Excerpt provided:
────────────────────
After release in 1833 and thriving very nicely for 181 years, foxes are winning the battle against humans.
Tasked with protecting the districts native fauna, domestic pets and farmers stock from these guys. We find red foxes to be an awfully good combatant.
Even with their position near the top of the local food chain, these animals have very few enemies apart from man, but are still very shy.
This shyness of not wanting to be seen is helping them no-end in the battle against humans efforts at control. Generally their invisibility has the effect of stopping control measures in their tracks. I for one get to see this in action-repeatedly. From weekend farmers to urbanites who are rarely out of an evening, few if any foxes are seen. And with this lack of paw-sight I hear- “no foxes here on my place” or “never seen a fox here ever”.
Well I can tell you now- foxes are abundant around the Geelong and Bellarine regions.
No one has ever done a formal survey in this geographic area for fox population density but several land care groups, government departments and local councils put resource into the problem.
So the fox problem is in hand right, effort is being made by some, all should be under control?
Well no – far from it ! Why?
Part of the issue is the “I have no foxes” attitude, and that attitude is everywhere. The fox’s strategy of being invisible is working very well here.
The other part of the issue is politics and bureaucracy, believe it or not a curtain of regulations covers what we can do to control foxes. Six pages of federal regulation covers the use of fox bait in Victoria. Then four more pages of regulation are added by the state government, then a couple more from local councils. Result ? Foxes are afforded protection from our best control tool [Fox baits] in many locations under these constraints.
────────────────────
Listed entries:
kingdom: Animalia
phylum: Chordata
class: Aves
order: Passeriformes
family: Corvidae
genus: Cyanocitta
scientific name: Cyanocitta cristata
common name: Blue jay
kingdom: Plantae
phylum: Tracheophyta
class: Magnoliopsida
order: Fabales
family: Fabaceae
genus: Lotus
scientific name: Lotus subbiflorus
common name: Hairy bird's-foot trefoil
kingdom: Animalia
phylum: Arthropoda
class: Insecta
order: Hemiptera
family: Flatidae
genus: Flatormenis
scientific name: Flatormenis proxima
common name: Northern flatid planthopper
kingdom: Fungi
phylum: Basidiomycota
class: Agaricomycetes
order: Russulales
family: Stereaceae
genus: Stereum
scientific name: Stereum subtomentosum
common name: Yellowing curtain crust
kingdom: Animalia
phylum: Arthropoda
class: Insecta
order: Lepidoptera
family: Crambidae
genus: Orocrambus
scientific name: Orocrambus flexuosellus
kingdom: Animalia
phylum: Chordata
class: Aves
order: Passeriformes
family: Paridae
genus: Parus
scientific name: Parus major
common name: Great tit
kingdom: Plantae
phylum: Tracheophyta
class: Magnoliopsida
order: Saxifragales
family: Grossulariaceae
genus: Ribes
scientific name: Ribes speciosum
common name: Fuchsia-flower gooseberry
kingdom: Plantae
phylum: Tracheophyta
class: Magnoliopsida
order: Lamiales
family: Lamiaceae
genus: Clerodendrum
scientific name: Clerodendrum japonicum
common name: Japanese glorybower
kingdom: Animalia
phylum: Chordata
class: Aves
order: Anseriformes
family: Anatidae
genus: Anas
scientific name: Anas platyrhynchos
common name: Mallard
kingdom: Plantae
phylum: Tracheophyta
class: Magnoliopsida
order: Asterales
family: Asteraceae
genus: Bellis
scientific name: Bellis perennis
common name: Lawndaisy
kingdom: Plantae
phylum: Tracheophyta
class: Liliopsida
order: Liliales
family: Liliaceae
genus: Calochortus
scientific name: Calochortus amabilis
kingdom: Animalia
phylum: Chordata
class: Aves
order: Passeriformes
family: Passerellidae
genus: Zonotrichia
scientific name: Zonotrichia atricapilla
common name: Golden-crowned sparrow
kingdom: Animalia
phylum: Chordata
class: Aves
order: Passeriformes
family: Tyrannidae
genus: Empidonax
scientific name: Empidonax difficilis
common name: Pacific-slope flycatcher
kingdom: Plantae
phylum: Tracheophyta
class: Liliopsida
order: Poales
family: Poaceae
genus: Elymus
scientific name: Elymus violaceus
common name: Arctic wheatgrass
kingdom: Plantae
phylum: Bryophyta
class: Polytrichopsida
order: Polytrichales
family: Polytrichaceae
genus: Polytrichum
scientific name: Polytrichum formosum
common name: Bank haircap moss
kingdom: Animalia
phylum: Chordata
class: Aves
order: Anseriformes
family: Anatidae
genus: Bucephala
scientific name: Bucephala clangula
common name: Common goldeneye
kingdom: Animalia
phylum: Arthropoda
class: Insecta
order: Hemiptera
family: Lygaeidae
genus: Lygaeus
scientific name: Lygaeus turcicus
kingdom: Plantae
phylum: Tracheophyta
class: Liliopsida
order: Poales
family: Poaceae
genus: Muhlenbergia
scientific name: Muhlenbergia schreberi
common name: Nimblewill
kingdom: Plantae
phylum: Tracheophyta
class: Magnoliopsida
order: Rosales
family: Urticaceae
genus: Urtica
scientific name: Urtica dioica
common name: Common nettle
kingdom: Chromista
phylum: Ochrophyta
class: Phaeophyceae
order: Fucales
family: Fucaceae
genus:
────────────────────
Goal:
According to the article on foxes in the Geelong and Bellarine regions, how many pages of federal regulation cover the use of fox bait in Victoria?

Task output:
Six pages.